Jackson's two periods of office mark a complete revolution in American institutions; he has for the Republic as it exists to day the significance of a second founder. From that period dates the frank abandonment of the fiction of the Electoral College as an independent deliberative assembly, and the direct and acknowledged election of the nation's Chief Magistrate by the nation itself. In the constitution of the Democratic Party, as it grouped itself round him, we get the first beginnings of the "primary," that essential organ of direct democracy of which English Parliamentarism has no hint, but which is the most vital feature of American public life. But, most of all, from his triumph and the abasement of his enemies dates the concentration of power in the hands of the President as the real unifying centre of authority. His attitude towards his Cabinet has been imitated by all strong Presidents since. America does not take kindly to a President who shirks personal responsibility or hides behind his Ministers. Nothing helped Lincoln's popularity more than the story – apocryphal or no – of his taking the vote of his Cabinet on a proposition of his own and then remarking: "Ayes one; Noes six. The Ayes have it." Even the "Spoils System," whatever its evils, tended to strengthen the Elect of the People. It made the power of an American President more directly personal than that of the most despotic rulers of Continental Europe; for they are always constrained by a bureaucracy, while his bureaucracy even down to its humblest members is of his own appointment and dependent on him.
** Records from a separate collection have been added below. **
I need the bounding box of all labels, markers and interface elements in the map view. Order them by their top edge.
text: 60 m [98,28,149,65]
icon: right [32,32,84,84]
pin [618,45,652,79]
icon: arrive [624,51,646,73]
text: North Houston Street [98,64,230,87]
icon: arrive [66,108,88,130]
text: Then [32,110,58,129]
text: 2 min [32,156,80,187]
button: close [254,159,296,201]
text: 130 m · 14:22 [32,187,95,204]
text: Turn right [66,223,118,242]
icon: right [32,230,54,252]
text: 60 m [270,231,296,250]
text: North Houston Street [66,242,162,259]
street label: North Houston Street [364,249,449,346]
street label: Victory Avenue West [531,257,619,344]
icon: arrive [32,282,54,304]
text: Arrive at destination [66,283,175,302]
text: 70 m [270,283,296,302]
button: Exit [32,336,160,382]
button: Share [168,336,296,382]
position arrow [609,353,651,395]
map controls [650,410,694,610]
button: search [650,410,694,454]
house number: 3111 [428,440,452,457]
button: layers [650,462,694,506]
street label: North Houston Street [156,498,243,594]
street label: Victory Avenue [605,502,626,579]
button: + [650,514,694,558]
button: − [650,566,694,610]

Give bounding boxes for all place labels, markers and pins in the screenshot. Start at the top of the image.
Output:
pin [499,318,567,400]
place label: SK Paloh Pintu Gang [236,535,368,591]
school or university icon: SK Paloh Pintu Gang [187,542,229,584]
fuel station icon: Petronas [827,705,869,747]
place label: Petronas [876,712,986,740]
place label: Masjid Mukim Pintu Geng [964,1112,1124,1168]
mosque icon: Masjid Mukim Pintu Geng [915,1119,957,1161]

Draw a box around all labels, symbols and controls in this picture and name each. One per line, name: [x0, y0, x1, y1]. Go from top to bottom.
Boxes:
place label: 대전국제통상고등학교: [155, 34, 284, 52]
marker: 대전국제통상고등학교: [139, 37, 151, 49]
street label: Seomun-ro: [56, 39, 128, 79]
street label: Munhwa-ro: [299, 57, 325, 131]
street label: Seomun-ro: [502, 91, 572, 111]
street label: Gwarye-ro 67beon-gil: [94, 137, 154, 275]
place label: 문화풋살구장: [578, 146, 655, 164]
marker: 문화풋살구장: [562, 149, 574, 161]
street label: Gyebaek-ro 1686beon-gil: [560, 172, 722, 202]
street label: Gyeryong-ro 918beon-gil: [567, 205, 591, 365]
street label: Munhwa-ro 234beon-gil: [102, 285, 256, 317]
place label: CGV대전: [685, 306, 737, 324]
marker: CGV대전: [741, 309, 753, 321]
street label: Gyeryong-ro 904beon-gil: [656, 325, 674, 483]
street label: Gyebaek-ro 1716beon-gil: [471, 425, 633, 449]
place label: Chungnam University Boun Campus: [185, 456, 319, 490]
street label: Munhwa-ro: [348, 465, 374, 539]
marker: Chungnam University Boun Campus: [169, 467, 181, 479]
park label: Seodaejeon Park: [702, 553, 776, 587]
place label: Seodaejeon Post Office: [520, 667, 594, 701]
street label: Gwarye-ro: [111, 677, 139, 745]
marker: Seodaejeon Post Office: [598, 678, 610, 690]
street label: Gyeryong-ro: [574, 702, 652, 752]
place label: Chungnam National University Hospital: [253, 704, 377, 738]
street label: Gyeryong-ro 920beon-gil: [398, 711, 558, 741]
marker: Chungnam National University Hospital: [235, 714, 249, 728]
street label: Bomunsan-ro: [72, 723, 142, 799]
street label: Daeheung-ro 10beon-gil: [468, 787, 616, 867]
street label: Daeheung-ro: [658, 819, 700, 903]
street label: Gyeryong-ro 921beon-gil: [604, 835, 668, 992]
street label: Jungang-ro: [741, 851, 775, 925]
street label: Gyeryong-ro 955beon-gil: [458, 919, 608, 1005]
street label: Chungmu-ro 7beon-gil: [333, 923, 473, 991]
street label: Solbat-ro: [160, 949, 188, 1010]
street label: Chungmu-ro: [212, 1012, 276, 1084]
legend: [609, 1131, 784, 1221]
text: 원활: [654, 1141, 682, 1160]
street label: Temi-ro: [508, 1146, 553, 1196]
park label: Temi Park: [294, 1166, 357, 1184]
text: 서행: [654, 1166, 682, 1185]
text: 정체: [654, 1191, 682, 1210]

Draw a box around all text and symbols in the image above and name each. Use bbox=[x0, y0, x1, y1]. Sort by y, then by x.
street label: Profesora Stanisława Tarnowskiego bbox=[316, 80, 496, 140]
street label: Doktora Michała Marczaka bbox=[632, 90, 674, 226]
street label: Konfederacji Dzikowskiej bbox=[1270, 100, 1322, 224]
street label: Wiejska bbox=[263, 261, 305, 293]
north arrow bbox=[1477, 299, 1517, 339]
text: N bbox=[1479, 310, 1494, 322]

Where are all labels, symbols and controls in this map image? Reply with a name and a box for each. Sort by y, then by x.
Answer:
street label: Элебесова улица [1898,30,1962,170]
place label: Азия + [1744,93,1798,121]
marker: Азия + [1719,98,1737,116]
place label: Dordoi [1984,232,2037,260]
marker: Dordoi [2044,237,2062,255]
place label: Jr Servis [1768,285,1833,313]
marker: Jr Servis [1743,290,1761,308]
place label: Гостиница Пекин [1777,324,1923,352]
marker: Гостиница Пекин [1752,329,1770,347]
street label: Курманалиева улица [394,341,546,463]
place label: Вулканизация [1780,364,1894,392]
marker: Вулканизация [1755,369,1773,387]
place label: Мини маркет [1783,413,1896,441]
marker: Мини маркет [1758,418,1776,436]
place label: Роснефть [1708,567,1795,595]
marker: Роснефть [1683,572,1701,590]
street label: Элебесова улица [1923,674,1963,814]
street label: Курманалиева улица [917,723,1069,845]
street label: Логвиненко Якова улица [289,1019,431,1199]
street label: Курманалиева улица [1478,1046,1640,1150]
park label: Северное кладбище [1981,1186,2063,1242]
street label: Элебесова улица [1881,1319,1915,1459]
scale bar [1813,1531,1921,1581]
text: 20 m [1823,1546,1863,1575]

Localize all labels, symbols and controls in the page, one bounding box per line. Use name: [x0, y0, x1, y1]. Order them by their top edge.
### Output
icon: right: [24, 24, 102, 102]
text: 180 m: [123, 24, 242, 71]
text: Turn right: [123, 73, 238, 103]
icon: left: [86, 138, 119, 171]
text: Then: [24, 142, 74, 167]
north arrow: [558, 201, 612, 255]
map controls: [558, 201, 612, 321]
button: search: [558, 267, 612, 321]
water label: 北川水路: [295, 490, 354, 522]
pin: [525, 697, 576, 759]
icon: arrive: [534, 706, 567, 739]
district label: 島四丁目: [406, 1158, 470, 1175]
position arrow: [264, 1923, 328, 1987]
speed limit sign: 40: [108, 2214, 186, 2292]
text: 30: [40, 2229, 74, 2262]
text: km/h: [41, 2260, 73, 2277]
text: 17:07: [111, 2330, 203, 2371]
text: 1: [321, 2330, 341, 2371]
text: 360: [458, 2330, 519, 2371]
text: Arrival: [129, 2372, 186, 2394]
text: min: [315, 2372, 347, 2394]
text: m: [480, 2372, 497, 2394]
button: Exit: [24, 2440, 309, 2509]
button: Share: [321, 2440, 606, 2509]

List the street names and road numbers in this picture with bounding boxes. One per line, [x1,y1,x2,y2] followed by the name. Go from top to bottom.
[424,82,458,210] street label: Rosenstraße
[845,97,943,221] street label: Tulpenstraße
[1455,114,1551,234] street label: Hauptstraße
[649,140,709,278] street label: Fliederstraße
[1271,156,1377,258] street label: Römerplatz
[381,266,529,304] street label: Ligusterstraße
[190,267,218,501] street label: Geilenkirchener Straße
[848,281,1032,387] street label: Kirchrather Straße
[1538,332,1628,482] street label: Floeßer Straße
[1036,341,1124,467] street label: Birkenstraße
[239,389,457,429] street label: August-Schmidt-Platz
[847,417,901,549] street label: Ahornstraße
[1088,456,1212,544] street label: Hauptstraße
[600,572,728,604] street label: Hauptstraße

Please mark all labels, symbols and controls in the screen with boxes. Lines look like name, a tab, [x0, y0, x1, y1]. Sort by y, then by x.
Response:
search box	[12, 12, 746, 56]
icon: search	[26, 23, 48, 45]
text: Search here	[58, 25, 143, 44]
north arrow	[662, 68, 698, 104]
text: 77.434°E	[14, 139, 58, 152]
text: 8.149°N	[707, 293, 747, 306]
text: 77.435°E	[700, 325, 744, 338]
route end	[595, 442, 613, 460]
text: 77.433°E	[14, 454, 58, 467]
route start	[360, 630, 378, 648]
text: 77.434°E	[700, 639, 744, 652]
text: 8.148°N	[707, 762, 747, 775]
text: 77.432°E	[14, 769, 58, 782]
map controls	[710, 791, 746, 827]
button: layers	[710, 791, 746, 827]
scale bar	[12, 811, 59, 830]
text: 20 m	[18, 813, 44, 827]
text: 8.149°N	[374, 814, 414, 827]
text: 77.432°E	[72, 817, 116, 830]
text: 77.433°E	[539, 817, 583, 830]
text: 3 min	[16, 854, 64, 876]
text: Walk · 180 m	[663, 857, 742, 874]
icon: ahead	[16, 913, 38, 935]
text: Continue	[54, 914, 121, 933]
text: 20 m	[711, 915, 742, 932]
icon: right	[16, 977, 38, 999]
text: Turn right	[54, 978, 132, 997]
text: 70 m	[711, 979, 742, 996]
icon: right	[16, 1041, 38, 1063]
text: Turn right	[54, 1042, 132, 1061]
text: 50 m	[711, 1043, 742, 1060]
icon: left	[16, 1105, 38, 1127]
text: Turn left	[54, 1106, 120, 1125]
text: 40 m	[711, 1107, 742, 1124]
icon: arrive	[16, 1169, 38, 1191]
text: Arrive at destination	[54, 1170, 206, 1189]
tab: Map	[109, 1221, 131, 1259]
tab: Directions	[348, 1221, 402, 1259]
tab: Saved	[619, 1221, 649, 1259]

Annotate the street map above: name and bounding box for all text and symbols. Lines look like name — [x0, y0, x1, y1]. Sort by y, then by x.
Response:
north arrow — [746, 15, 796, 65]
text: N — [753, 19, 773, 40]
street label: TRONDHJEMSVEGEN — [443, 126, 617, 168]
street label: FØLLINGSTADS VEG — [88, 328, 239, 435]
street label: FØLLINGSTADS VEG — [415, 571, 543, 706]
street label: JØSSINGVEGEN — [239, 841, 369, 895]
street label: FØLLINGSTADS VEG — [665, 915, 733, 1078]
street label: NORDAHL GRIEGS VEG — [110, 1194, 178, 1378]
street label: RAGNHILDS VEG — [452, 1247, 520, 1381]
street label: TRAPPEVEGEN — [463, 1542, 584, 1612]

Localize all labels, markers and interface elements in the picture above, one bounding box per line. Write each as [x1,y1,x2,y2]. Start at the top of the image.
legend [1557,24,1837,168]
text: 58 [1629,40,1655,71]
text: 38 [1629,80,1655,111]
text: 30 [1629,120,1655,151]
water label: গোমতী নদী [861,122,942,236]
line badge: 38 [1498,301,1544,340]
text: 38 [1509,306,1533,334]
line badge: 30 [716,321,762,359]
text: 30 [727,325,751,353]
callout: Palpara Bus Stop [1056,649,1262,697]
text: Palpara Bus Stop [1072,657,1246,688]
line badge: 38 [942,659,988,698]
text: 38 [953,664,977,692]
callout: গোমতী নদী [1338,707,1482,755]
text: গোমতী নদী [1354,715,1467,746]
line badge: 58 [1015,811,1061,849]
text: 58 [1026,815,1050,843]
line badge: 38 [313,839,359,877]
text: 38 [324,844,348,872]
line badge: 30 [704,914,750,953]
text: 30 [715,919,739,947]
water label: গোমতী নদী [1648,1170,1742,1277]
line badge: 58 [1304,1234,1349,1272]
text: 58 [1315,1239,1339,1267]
The party, or rather coalition, which opposed these changes, selected for itself, as has been seen, the name of "Whig." The name was, perhaps, better chosen than the American Whigs realized. They meant – and it was true as far as it went – that, like the old English Whigs, they stood for free government by deliberative assemblies against arbitrary personal power. They were not deep enough in history to understand that they also stood, like the old English Whigs, for oligarchy against the instinct and tradition of the people. There is a strange irony about the fate of the parties in the two countries. In the Monarchy an aristocratic Parliamentarism won, and the Crown became a phantom. In the Republic a popular sovereignty won, and the President became more than a king.
CHAPTER VII
THE SPOILS OF MEXICO
The extent of Jackson's more than monarchical power is well exemplified by the fact that Van Buren succeeded him almost as a king is succeeded by his heir. Van Buren was an apt master of electioneering and had a strong hold upon the democracy of New York. He occupied in the new Democratic Party something of the position which Burr had occupied in the old. But while Burr had sought his own ends and betrayed, Van Buren was strictly loyal to his chief. He was a sincere democrat and a clever man; but no one could credit him with the great qualities which the wielding of the immense new power created by Jackson seemed to demand. None the less he easily obtained the Presidency as Jackson's nominee. Since the populace, whose will Jackson had made the supreme power in the State, could not vote for him, they were content to vote for the candidate he was known to favour.
Indeed, in some ways the coalition which called itself the Whig party was weakened rather than strengthened by the substitution of a small for a great man at the head of the Democracy. Antagonism to Jackson was the real cement of the coalition, and some of its members did not feel called upon to transfer their antagonism unabated to Van Buren.